Nonfarm Payrolls (NFP) rose by 199K in December versus the median forecast for a 400K rise (some newswires had reported the median forecast at 447K), data published by the US Bureau of Labor Statistics showed on Friday. That meant the pace of job gains was roughly in line with November, when 249K jobs (revised up from 210K) were added to the US economy. Private employment rose by 211K, below expectations for a 365K rise and below last month's 279K rise (which was revised up from 235K). Manufacturing employment rose 26K, below expectations for a 35K rise and down from November's 35K gain (which was revised up from 31K). Government payrolls fell 12K.

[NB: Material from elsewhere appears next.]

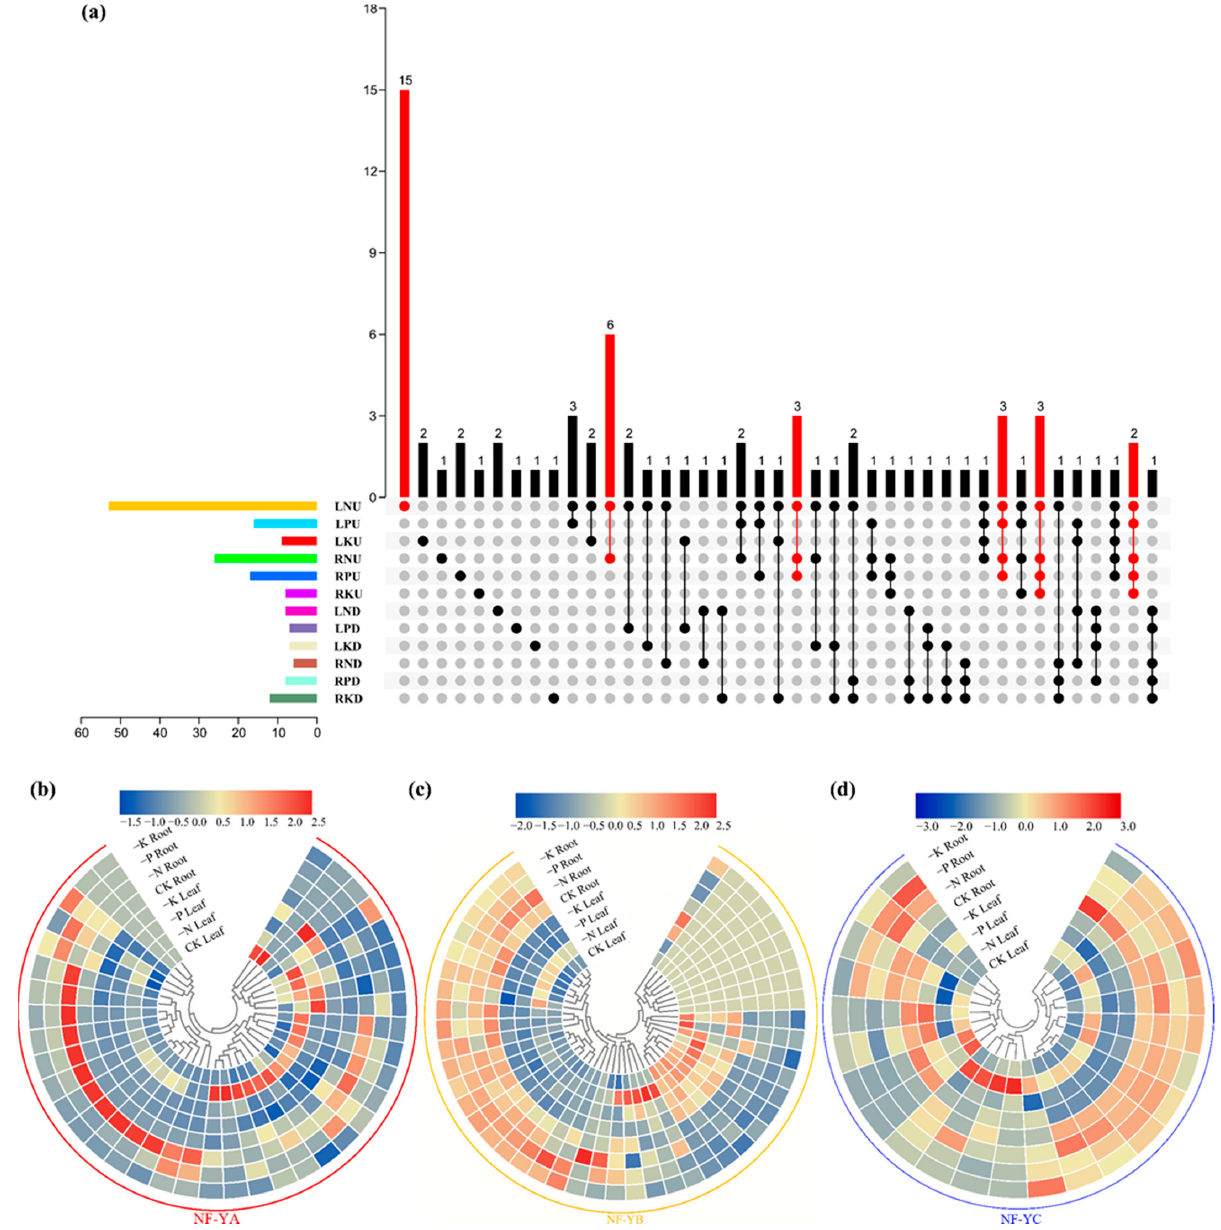
Figure 7. Expression profiles of each NF-Y subfamily in rapeseed leaf and root under three nutrient deficient conditions. Seedlings 14 days old were cultivated under nitrogen, phosphorus and potassium deficient environments, respectively, for 6 days. The fully expanded leaf and root were harvested separately for RNA extraction. ( a ) Upset plot of significantly regulated genes under different treatments in two tissues. The red column represents the treatment with the highest num- ber of genes in the same number of crosses; ( b ) The BnaNF-YA subfamily; ( c ) The BnaNF-YB subfamily; ( d ) The BnaNF-YC subfamily. The color scale is shown above each subfamily. The data in the heat map was normalized (z-scores) using FPKM values and then generated by Tbtools; the higher the value of the color scale, the higher the expression, and vice versa. − N: nitrogen de fi ciency; − P: phosphorus de fi ciency; − K: potassium de fi ciency; CK: su ffi cient nutrient supply. L: leaf; R: root; N: nitrogen deficiency; P: phosphorus deficiency; K: potassium deficiency. D: downregulated; U: upregulated.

The unemployment rate fell to 3.9% from 4.2% in November, versus expectations for a drop to 4.1% and continued to close in on its pre-pandemic levels of 3.5% in December. The U6 underemployment rate fell to 7.3% from November's 7.7% (which was revised lower from 7.8%), only slightly above its pre-pandemic level of 7.0%. The participation rate rose to 61.9% from 61.8% and the employment-population ratio rose to 59.5% from 59.2%, still well below its pre-pandemic level at 61.1%.
Meanwhile, the MoM gain in Average Hourly Earnings came in at 0.6%, above expectations for it to rise to 0.4% from November's 0.4% MoM level (which was revised up from 0.3%). That meant that the YoY rate of Average Hourly Earnings growth came in at 4.7% in December versus median forecasts for a fall to 4.2% from 5.1% (revised up from 4.8%).

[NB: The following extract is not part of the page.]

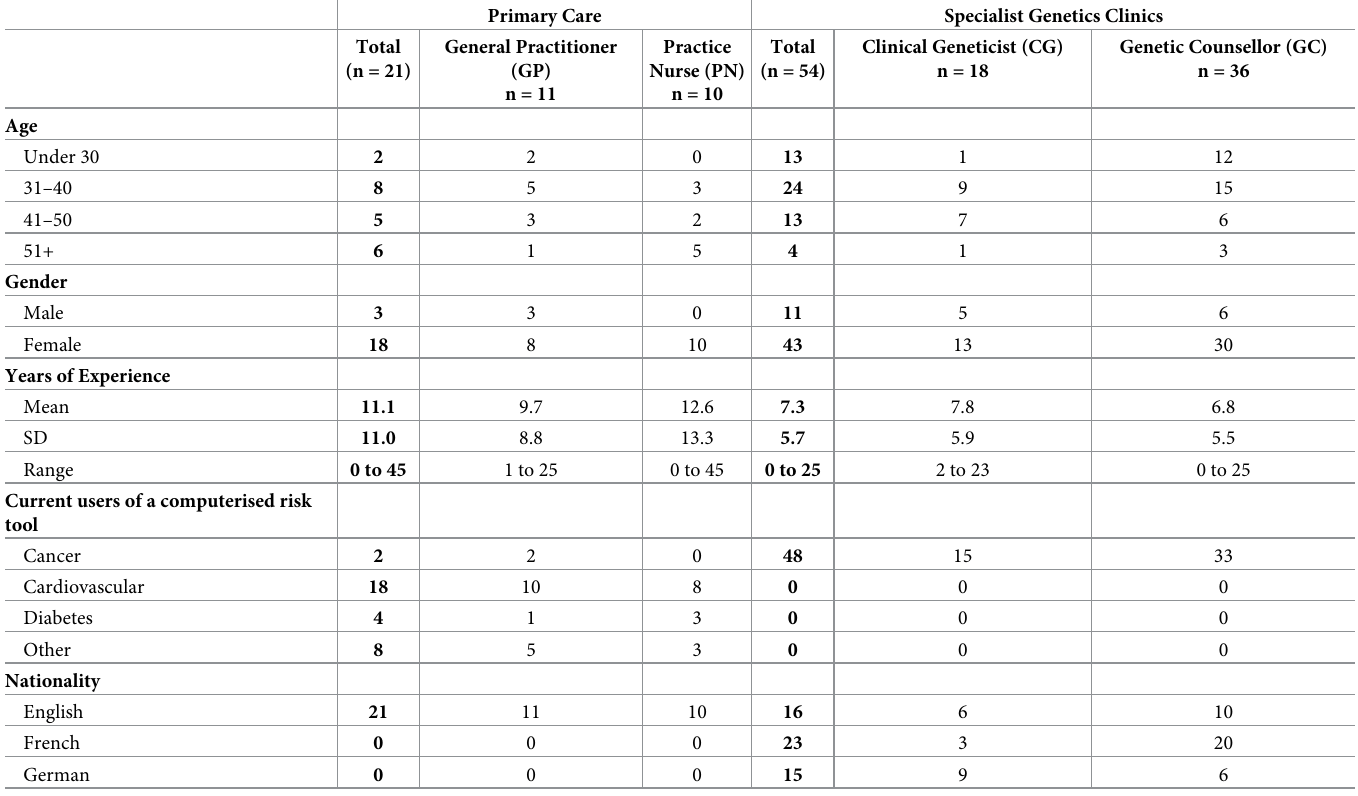
Table 3. Participant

The dollar has seen a choppy reaction to the latest jobs report. It initially saw downside, likely due to the headline number missing expectations. The DXY dipped as low as 96.05 but has since been choppy in the 96.10-20 area in tandem with the money market-implied probability of the Fed hiking interest rates in March rising to 90% from 80% prior to the data.
Yes, the job gains seen in December were weaker than expected. But measures of economic slack, such as the unemployment rate, the U6 underemployment rate and the participation rate all showed further improvement. Wage gains were also stronger than expected. The Fed minutes of the December meeting suggested that most members view the economy as very close to or having already reached "short-term" full employment. That is to say, with the ongoing pandemic holding workers back from re-entering the workforce, the available labour supply seems to be at or close to full utilisation.
Friday's labour report likely then fulfills the criteria set out by the Fed in the minutes that rate hikes might soon be appropriate so long as the labour market continues to make rapid progress towards full employment. USD bulls will wonder whether this can reignite some upside in the buck.